An Unprecedented Staffing Crisis
For months, NYSNA nurses have been speaking out about the staffing crisis at Albany Med. So far, though, the hospital administration has denied what frontline nurses know: that Albany Med doesn’t have enough nurses to provide the safe, quality patient care that this community deserves.
Though hospital leadership wasn’t listening to nurses, the New York State Department of Health (DOH) was. In August, the DOH delivered a long-awaited Staffing Deficiency Report to Albany Med, the result of an investigation the DOH launched in response to complaints from NYSNA nurses. But hospital leadership refused — and continues to refuse — to share the full report with nurses, despite its legal obligation to do so.

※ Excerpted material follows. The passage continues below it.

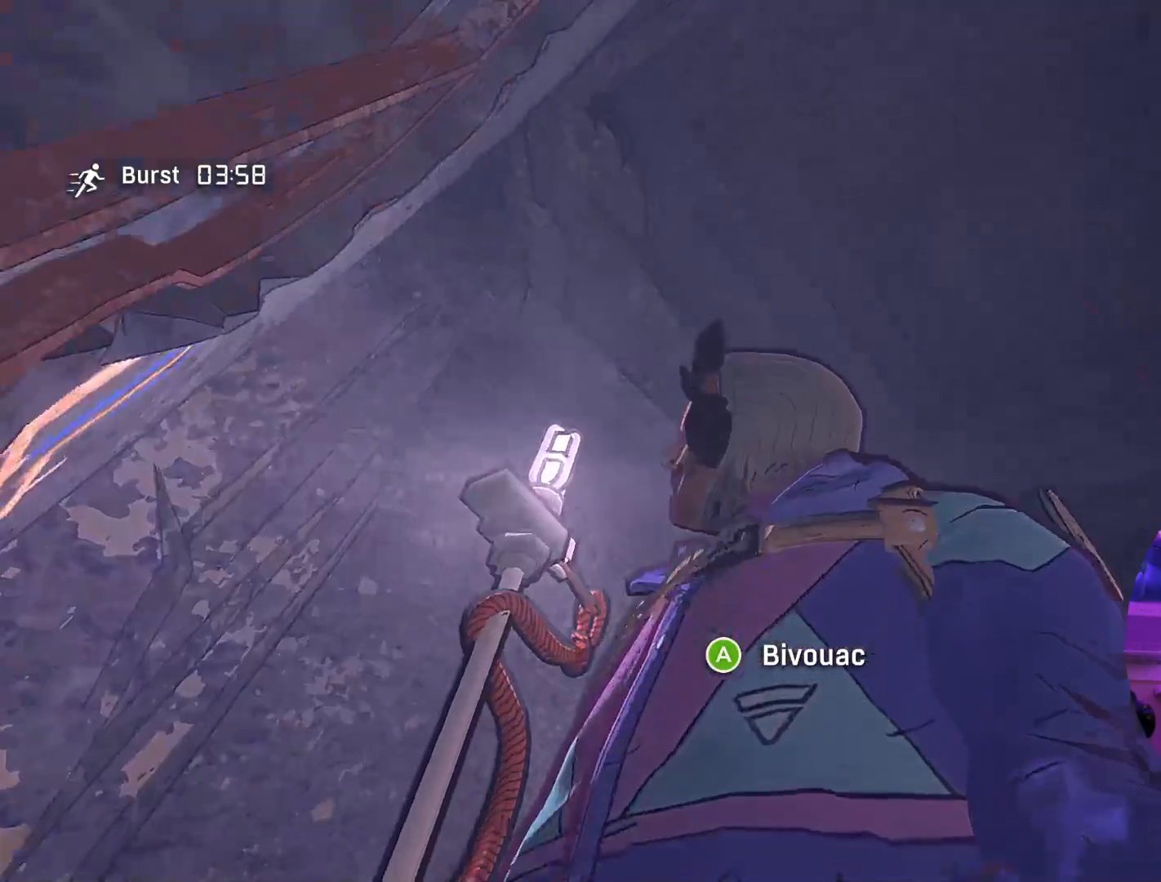
{"buttons": [], "left_stick": "center", "right_stick": "down-left", "events": [[83, "right_stick", "down-left"]]}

Though nurses still have not seen a copy of the report, CEO Dr. Dennis McKenna released — and downplayed — some of the report’s findings. During a closed press conference, held at the same time as the Staffing Committee meeting, McKenna admitted to more than 480 confirmed staffing violations, the largest publicly known number of violations that a DOH report has ever found since the safe staffing law went into effect.

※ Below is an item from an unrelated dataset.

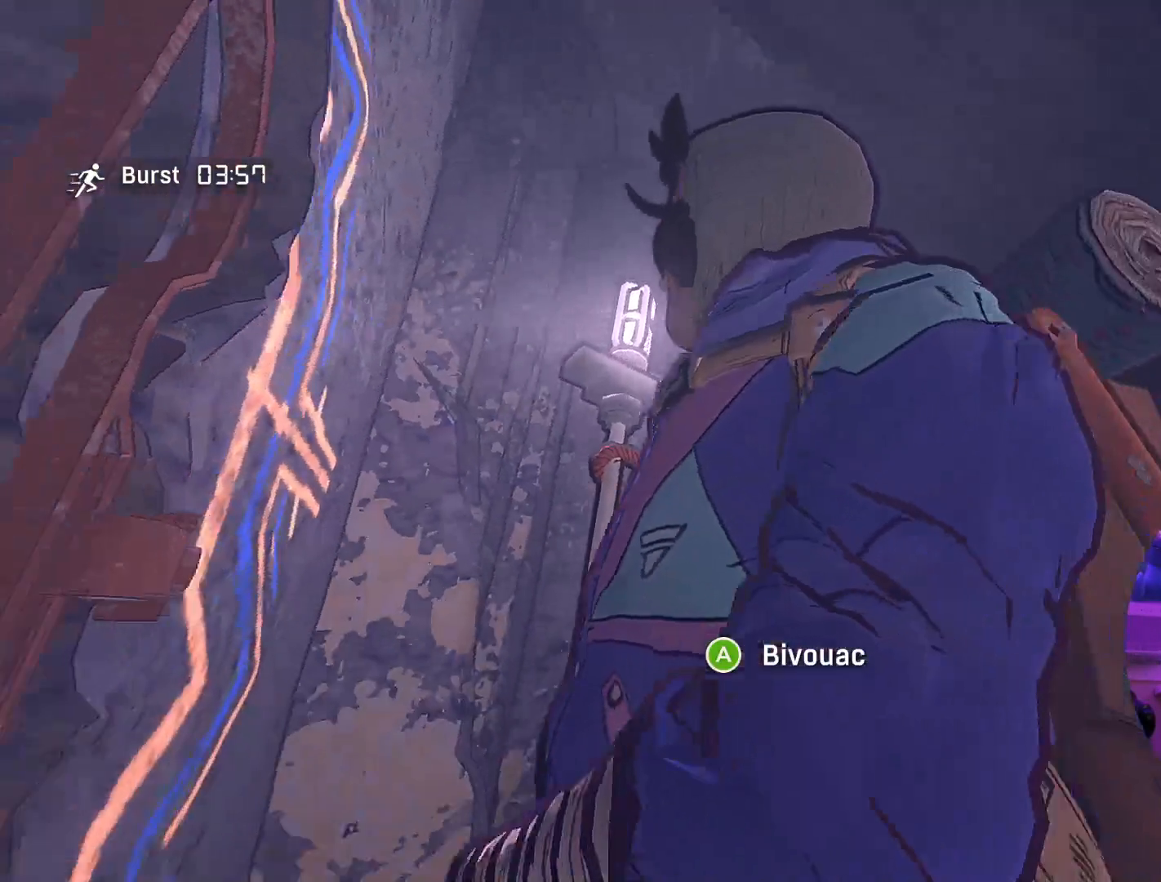
{"buttons": [], "left_stick": "center", "right_stick": "down-left", "events": []}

Albany Med’s Unlawful Behavior
Throughout the bargaining process, Albany Med administrators have been vocal about their anti-safe staffing and anti-union position and have gone as far as to retaliate against and discipline outspoken nurse advocates. In November, the administration initiated the disciplinary process against a NYSNA nurse just days after she questioned management on a new neonatal intensive care unit staffing schedule. The same nurse was also unlawfully disciplined for taking part in a speak-out about staffing conditions. And she isn’t the only one — in total, NYSNA has filed eight unfair labor practice charges against the hospital for retaliation and management’s refusal to allow union representation in the disciplinary proceedings that followed.

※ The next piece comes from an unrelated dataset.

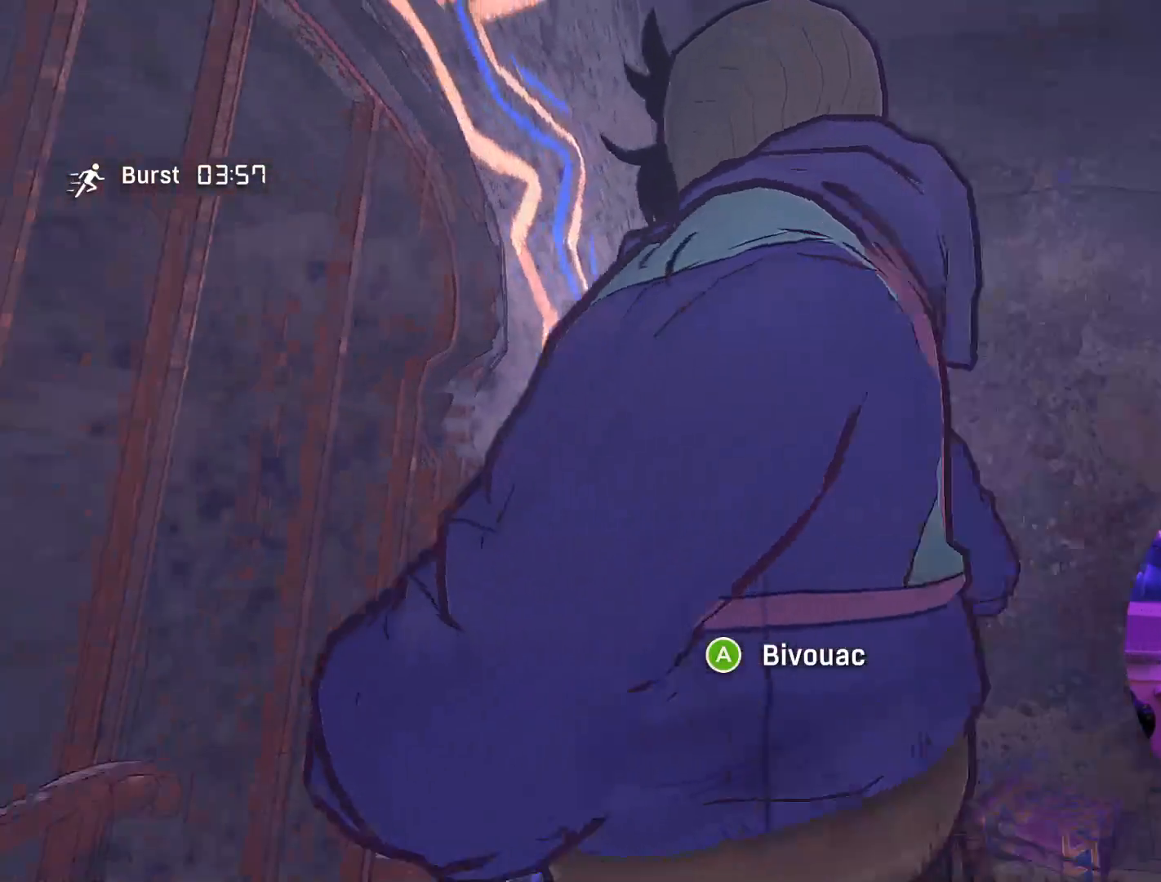
{"buttons": [], "left_stick": "center", "right_stick": "right", "events": [[283, "right_stick", "center"], [433, "right_stick", "right"]]}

In addition to silencing nurses, Albany Med has also attempted to shut down a campaign website set up to inform the public about understaffing at the hospital. In November, Albany Med filed a baseless lawsuit against NYSNA, claiming that the creation of Albanymedqualitycare.org constitutes “trademark infringement” and “will continue to cause serious and irreparable injury” to the hospital. Instead of retaliating against nurses and filing meritless lawsuits, Albany Med should focus its resources on settling the fair contract that capital region patients deserve.
A Slap in the Face for Frontline Nurses
In December, Albany Med administrators took another cheap shot at union nurses by holding a closed-door press conference to publicly share a so-called “final offer.” The press conference — and subsequent PR blitz and pressure campaign — was yet another attempt on the hospital’s part to avoid accountability, silence outspoken nurse advocates, and pressure nurses into accepting a contract that won’t solve the staffing and quality care crisis at the hospital. Instead of bargaining in good faith with nurses and trying to create meaningful solutions to the staffing crisis, the hospital has spent untold thousands of dollars and countless hours using cynical public relations tactics to hide this truth from the public: Albany Med cares more about their profits than it does about nurses and patients.
Nurses Refuse to Be Bullied
Despite the hospital’s best efforts, NYSNA nurses at Albany Med refuse to be bullied. Nurses know that this latest offer doesn’t do nearly enough to guarantee the safe staffing, fair wages and benefits, and union voice that they need to provide safe, quality patient care for the capital region. They are heading back to the bargaining table, and they won’t accept a contract that compromises on patient care when their friends’, families’, community members’, and fellow New Yorkers’ lives are at stake. NYSNA nurses know that when we fight, we win — and Albany Med nurses won’t stop fighting until they win the fair contract for all Albany Med nurses and patients.
If you’re a nurse in upstate New York, you can support Albany Med nurses by signing their petition and sharing a story about the impact Albany Med’s staffing crisis has on your patients or facility at https://nysna.salsalabs.org/albanymedceo.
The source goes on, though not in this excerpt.